• _Listed entries_:
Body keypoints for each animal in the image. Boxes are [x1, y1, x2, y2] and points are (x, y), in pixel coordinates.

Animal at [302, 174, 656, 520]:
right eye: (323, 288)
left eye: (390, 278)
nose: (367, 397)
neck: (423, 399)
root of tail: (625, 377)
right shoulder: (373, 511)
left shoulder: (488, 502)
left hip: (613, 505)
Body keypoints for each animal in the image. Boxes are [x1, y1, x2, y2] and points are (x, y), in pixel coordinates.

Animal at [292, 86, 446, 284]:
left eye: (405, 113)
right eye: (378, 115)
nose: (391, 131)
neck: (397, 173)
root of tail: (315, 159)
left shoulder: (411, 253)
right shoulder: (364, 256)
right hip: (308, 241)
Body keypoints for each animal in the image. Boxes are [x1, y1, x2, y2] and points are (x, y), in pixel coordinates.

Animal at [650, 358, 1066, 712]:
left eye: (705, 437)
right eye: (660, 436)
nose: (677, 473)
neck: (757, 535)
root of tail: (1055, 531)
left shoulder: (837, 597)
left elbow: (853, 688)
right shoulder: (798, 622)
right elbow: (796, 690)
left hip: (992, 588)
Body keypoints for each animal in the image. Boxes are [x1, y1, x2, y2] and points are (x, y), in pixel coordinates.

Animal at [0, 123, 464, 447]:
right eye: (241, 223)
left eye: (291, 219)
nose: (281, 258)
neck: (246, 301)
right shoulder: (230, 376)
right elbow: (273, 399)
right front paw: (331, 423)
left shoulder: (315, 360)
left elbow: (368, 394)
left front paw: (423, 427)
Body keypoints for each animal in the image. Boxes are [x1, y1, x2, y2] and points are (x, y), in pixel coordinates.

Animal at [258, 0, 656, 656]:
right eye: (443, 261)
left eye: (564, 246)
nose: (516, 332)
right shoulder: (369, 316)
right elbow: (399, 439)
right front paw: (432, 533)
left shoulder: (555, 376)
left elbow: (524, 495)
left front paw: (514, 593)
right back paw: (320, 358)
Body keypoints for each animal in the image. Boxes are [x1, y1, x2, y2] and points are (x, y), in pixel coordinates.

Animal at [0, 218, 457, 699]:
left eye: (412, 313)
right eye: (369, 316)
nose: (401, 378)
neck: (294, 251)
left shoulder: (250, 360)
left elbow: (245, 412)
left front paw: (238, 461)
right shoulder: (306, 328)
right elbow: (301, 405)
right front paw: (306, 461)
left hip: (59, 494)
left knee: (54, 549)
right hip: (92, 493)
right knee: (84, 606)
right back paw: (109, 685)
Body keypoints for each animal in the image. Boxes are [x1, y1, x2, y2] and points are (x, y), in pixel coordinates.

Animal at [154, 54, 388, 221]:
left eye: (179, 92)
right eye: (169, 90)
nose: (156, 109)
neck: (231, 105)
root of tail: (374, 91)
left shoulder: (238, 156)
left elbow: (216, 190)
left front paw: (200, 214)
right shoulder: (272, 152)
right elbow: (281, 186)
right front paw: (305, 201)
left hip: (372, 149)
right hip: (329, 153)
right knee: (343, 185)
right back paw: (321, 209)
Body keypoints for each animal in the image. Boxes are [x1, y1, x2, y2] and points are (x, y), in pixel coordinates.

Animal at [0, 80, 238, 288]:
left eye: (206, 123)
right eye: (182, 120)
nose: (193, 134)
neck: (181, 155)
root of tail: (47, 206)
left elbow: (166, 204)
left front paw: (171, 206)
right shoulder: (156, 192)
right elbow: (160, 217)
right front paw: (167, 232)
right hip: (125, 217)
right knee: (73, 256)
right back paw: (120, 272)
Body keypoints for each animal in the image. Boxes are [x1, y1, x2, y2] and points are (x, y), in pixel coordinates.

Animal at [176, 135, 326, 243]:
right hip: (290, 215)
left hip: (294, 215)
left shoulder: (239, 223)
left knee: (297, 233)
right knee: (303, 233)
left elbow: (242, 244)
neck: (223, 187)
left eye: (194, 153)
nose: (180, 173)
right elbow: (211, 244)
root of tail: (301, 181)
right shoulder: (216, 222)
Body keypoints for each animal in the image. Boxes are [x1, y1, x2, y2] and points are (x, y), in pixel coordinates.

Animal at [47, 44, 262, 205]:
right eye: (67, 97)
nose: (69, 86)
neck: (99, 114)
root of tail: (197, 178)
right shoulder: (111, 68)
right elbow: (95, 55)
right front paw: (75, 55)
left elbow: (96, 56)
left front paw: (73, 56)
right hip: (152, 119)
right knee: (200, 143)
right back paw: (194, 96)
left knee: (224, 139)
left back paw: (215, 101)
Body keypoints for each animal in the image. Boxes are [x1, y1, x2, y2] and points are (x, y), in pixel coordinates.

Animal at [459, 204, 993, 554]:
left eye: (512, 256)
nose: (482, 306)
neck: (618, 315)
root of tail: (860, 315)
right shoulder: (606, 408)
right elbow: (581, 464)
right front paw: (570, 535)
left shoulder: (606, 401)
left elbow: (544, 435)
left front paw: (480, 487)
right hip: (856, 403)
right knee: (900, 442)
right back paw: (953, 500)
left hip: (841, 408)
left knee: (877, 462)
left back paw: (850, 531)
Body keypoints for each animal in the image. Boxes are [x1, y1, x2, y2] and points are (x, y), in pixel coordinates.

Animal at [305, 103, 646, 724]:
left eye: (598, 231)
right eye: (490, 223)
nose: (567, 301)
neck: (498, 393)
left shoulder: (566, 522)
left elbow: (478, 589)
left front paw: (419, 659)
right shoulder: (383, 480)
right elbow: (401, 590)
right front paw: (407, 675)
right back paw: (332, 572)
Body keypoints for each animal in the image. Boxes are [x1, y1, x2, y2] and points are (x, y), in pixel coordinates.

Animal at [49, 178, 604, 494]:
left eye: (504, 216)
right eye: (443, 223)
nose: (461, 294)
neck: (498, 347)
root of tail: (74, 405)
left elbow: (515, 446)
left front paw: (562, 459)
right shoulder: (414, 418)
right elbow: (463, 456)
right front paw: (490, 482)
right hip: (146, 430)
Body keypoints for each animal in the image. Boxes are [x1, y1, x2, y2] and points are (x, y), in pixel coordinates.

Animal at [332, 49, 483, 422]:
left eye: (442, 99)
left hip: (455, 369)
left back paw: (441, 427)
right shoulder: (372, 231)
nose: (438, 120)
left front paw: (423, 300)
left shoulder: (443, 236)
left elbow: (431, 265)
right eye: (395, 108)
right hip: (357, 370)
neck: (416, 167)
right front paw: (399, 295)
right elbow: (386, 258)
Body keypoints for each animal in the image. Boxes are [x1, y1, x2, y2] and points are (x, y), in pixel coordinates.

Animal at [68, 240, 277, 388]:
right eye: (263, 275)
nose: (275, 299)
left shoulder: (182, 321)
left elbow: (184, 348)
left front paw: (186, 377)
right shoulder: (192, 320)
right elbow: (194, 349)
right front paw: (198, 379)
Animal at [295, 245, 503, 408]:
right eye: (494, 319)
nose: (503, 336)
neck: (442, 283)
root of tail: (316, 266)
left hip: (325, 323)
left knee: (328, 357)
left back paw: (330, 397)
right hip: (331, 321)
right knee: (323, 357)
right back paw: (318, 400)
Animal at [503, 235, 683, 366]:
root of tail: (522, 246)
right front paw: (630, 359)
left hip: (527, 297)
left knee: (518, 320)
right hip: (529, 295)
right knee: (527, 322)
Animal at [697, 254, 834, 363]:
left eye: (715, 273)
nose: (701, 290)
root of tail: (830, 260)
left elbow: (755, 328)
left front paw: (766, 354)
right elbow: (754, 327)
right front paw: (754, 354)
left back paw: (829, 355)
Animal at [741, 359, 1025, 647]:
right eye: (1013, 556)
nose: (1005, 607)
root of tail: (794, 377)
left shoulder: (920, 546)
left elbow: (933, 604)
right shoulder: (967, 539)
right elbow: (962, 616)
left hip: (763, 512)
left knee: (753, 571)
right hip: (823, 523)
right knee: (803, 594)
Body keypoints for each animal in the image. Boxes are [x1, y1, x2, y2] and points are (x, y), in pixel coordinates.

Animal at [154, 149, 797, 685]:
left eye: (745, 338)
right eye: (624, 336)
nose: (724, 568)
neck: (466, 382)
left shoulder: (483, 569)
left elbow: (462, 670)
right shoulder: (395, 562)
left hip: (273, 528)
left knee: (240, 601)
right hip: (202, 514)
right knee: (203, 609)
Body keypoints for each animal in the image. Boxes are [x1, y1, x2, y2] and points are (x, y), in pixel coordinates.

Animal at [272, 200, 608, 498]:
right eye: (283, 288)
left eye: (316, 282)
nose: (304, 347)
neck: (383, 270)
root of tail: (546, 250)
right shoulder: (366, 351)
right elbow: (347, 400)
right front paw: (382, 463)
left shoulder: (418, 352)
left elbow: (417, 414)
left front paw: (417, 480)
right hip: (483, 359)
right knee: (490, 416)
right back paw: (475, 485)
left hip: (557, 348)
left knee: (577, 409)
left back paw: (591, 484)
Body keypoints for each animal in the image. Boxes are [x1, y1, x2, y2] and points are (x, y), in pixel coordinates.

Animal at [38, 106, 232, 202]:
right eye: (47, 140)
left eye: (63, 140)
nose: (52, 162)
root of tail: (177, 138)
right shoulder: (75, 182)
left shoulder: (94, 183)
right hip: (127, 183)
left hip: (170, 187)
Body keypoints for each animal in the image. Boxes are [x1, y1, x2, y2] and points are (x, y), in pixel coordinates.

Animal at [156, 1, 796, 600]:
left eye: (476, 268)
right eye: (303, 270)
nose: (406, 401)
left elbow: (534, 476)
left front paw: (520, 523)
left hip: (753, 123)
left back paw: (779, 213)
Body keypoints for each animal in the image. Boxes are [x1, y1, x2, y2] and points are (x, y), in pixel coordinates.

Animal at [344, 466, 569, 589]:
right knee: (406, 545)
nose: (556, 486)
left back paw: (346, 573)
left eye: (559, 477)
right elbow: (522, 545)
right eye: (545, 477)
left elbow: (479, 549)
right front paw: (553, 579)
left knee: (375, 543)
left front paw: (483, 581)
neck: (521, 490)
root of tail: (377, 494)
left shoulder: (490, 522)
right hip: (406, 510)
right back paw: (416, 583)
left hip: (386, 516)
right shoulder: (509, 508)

• _What is required_: Return exactly, and only, the lines from the start of the listing through the line with "right hip: (308, 241)".

• _Exercise response_:
Body keypoints for each animal in the image. Boxes are [x1, y1, x2, y2] and points are (x, y), in pixel coordinates.

Animal at [302, 174, 656, 520]:
right eye: (323, 288)
left eye: (390, 278)
nose: (367, 397)
neck: (423, 399)
root of tail: (625, 377)
right shoulder: (373, 511)
left shoulder: (488, 502)
left hip: (613, 505)
Body keypoints for each animal in the image. Boxes are [x1, y1, x2, y2] and points are (x, y), in pixel coordinates.

Animal at [292, 86, 446, 284]:
left eye: (405, 113)
right eye: (378, 115)
nose: (391, 131)
neck: (397, 173)
root of tail: (315, 159)
left shoulder: (411, 253)
right shoulder: (364, 256)
right hip: (308, 241)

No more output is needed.